Naimark dilations of qubit POVMs and joint measurements

TL;DR

This paper introduces a novel method using Naimark dilations to determine measurement compatibility in qubit systems, providing a comprehensive analytical framework that complements existing numerical and analytical approaches.

Contribution

The authors develop a general approach based on minimal Naimark dilations to characterize measurement compatibility, including for binary, ternary, and continuous qubit measurements.

Findings

Characterizes compatible measurements via block-diagonal representations in Naimark dilations.

Retrieves the Busch criterion for binary qubit measurements.

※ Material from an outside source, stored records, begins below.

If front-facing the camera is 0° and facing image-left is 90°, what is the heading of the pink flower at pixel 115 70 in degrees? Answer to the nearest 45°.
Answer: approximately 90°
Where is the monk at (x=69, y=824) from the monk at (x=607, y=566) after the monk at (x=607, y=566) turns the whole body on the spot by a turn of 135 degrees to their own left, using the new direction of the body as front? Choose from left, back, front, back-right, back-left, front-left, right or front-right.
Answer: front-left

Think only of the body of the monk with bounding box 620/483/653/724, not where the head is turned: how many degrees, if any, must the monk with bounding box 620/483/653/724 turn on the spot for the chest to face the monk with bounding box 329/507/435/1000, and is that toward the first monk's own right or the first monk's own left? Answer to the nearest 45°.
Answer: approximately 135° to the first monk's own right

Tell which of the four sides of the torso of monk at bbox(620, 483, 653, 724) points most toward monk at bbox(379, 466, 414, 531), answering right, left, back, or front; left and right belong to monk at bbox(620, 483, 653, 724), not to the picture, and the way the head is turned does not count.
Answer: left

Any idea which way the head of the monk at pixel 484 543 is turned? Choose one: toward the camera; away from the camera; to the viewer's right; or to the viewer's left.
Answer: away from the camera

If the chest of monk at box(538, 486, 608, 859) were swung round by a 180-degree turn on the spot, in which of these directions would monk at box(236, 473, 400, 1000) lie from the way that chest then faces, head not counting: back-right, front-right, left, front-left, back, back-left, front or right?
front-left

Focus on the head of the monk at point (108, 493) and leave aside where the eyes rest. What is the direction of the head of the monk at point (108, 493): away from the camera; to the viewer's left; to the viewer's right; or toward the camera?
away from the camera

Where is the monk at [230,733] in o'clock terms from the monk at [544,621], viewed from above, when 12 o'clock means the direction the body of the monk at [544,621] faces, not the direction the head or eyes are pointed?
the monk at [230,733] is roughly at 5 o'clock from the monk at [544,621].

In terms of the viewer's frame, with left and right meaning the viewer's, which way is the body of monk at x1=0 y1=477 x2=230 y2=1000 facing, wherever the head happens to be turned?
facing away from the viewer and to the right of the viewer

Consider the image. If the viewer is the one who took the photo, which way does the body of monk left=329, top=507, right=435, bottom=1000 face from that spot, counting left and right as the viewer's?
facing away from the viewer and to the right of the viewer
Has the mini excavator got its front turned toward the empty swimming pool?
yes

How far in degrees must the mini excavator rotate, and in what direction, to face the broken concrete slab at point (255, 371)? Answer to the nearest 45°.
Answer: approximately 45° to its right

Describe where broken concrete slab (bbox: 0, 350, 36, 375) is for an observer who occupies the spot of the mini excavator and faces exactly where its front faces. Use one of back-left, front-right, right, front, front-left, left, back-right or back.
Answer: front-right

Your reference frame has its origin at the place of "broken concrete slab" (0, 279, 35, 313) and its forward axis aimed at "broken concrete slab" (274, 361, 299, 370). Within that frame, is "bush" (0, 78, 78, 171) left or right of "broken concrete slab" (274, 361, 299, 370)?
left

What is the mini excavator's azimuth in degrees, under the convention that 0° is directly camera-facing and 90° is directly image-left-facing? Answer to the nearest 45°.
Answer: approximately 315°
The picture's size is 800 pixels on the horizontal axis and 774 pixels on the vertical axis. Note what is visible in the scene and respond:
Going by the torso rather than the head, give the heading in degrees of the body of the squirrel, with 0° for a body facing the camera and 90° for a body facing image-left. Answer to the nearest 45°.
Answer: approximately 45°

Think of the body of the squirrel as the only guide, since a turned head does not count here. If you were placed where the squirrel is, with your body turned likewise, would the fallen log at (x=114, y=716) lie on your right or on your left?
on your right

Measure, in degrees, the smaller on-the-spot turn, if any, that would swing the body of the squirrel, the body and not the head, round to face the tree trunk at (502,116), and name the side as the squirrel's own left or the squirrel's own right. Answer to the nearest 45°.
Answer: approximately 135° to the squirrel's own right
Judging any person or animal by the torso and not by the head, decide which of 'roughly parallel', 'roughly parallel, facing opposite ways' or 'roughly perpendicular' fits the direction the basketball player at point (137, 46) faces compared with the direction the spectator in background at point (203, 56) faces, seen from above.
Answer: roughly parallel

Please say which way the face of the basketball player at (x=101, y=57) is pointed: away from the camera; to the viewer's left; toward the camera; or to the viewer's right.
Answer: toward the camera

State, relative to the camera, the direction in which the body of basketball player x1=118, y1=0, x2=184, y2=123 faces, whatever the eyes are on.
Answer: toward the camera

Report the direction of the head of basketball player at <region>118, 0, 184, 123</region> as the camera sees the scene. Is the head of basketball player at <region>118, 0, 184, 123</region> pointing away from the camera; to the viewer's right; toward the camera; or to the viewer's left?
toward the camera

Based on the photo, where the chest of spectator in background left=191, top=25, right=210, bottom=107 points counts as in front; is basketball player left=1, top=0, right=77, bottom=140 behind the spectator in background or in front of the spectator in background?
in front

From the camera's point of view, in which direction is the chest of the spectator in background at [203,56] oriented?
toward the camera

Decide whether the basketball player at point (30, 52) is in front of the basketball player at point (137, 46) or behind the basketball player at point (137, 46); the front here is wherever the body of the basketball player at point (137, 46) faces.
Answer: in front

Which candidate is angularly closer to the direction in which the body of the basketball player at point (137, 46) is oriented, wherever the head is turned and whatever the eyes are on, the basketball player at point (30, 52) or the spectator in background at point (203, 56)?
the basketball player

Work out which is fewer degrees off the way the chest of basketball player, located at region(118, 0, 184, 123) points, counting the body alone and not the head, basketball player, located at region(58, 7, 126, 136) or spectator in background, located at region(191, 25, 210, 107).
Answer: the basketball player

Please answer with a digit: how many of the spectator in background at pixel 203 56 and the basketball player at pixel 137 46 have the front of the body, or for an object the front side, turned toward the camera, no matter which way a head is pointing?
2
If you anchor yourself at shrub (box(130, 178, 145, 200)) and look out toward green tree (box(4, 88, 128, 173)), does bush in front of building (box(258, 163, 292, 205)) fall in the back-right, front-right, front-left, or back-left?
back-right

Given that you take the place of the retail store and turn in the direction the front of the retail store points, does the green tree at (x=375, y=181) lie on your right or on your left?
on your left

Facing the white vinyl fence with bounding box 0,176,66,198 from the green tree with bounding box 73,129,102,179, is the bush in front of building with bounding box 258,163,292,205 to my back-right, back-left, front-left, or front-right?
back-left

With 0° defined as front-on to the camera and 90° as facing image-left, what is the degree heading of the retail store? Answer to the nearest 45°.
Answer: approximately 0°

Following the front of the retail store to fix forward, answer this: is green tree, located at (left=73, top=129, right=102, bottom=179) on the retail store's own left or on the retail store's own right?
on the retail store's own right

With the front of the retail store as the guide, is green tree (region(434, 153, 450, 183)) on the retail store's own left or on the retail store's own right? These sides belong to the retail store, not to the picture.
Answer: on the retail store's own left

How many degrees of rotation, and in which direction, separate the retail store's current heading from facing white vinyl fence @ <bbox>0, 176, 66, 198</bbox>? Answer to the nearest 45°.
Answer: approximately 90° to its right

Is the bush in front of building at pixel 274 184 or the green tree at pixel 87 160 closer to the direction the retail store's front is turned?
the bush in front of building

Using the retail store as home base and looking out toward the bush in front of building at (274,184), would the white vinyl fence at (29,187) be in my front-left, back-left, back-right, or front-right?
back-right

Applies the method to special cases of ternary and continuous qubit measurements.

Abstract

Measurement incompatibility is one of the cornerstones of quantum theory. This phenomenon appears in many forms, of which the concept of non-joint measurability has received considerable attention in the recent years. In order to characterise this non-classical phenomenon, various analytical and numerical methods have been developed. The analytical approaches have mostly concentrated on the qubit case, as well as to scenarios involving sets of measurements with symmetries, such as position and momentum or sets of mutually unbiased bases. The numerical methods can, in principle, decide any finite-dimensional and discrete joint measurability problem, but they naturally have practical limitations in terms of computational power. These methods exclusively start from a given set of measurements and ask whether the set possesses incompatibility. Here, we take a complementary approach by asking which measurements are compatible with a given measurement. It turns out, that this question can be answered in full generality through a minimal Naimark dilation of the given measurement: the set of interest is exactly those measurements that have a block-diagonal representation in such dilation. We demonstrate the use of the technique through various qubit examples, leading to an alternative characterisation of all compatible pairs of binary qubit measurements, which retrieves the celebrated Busch criterion. We further apply the technique to special examples of trinary and continuous qubit measurements.